(THE EXERCISE) Repeat the material below exactly, line for line.
========
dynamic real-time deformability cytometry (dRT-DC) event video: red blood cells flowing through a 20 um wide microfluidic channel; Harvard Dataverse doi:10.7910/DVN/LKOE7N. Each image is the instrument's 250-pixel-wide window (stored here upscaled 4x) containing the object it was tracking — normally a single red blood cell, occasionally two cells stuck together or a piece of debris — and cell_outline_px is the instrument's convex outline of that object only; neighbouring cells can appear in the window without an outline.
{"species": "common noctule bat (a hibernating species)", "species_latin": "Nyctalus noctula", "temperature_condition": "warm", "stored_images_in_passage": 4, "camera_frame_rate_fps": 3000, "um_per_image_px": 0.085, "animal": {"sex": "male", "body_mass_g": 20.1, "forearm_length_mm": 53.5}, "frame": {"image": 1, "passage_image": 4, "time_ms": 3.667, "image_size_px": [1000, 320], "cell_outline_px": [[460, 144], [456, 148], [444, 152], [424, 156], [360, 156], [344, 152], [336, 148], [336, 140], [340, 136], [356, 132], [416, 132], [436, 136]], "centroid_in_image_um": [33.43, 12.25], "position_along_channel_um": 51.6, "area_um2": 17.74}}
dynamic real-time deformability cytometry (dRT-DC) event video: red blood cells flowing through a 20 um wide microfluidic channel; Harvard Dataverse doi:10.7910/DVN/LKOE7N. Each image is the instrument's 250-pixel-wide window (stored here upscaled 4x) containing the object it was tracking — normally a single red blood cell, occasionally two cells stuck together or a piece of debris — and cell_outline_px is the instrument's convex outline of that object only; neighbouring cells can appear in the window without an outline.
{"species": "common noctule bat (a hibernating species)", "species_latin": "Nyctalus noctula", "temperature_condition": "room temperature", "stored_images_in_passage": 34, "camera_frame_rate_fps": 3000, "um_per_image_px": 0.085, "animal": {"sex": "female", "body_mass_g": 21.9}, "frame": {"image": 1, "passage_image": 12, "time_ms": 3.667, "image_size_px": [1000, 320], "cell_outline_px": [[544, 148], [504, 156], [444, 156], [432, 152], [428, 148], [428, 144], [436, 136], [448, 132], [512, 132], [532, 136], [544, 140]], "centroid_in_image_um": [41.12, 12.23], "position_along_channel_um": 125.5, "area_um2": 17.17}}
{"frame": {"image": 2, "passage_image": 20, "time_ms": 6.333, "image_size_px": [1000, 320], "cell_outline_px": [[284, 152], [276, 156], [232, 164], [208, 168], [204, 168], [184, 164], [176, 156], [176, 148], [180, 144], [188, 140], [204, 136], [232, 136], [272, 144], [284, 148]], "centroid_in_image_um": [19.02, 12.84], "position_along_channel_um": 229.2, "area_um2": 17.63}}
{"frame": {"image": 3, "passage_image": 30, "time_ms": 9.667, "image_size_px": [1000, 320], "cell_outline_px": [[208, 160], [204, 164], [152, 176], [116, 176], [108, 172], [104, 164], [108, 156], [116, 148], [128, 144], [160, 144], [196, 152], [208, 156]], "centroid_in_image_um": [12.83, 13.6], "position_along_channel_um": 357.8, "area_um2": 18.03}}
========
(SOLUTION TO THIS PROBLEM)
dynamic real-time deformability cytometry (dRT-DC) event video: red blood cells flowing through a 20 um wide microfluidic channel; Harvard Dataverse doi:10.7910/DVN/LKOE7N. Each image is the instrument's 250-pixel-wide window (stored here upscaled 4x) containing the object it was tracking — normally a single red blood cell, occasionally two cells stuck together or a piece of debris — and cell_outline_px is the instrument's convex outline of that object only; neighbouring cells can appear in the window without an outline.
{"species": "common noctule bat (a hibernating species)", "species_latin": "Nyctalus noctula", "temperature_condition": "warm", "stored_images_in_passage": 4, "camera_frame_rate_fps": 3000, "um_per_image_px": 0.085, "animal": {"sex": "male", "body_mass_g": 20.1, "forearm_length_mm": 53.5}, "frame": {"image": 1, "passage_image": 4, "time_ms": 3.667, "image_size_px": [1000, 320], "cell_outline_px": [[460, 144], [456, 148], [444, 152], [424, 156], [360, 156], [344, 152], [336, 148], [336, 140], [340, 136], [356, 132], [416, 132], [436, 136]], "centroid_in_image_um": [33.43, 12.25], "position_along_channel_um": 51.6, "area_um2": 17.74}}
dynamic real-time deformability cytometry (dRT-DC) event video: red blood cells flowing through a 20 um wide microfluidic channel; Harvard Dataverse doi:10.7910/DVN/LKOE7N. Each image is the instrument's 250-pixel-wide window (stored here upscaled 4x) containing the object it was tracking — normally a single red blood cell, occasionally two cells stuck together or a piece of debris — and cell_outline_px is the instrument's convex outline of that object only; neighbouring cells can appear in the window without an outline.
{"species": "common noctule bat (a hibernating species)", "species_latin": "Nyctalus noctula", "temperature_condition": "room temperature", "stored_images_in_passage": 34, "camera_frame_rate_fps": 3000, "um_per_image_px": 0.085, "animal": {"sex": "female", "body_mass_g": 21.9}, "frame": {"image": 1, "passage_image": 12, "time_ms": 3.667, "image_size_px": [1000, 320], "cell_outline_px": [[544, 148], [504, 156], [444, 156], [432, 152], [428, 148], [428, 144], [436, 136], [448, 132], [512, 132], [532, 136], [544, 140]], "centroid_in_image_um": [41.12, 12.23], "position_along_channel_um": 125.5, "area_um2": 17.17}}
{"frame": {"image": 2, "passage_image": 20, "time_ms": 6.333, "image_size_px": [1000, 320], "cell_outline_px": [[284, 152], [276, 156], [232, 164], [208, 168], [204, 168], [184, 164], [176, 156], [176, 148], [180, 144], [188, 140], [204, 136], [232, 136], [272, 144], [284, 148]], "centroid_in_image_um": [19.02, 12.84], "position_along_channel_um": 229.2, "area_um2": 17.63}}
{"frame": {"image": 3, "passage_image": 30, "time_ms": 9.667, "image_size_px": [1000, 320], "cell_outline_px": [[208, 160], [204, 164], [152, 176], [116, 176], [108, 172], [104, 164], [108, 156], [116, 148], [128, 144], [160, 144], [196, 152], [208, 156]], "centroid_in_image_um": [12.83, 13.6], "position_along_channel_um": 357.8, "area_um2": 18.03}}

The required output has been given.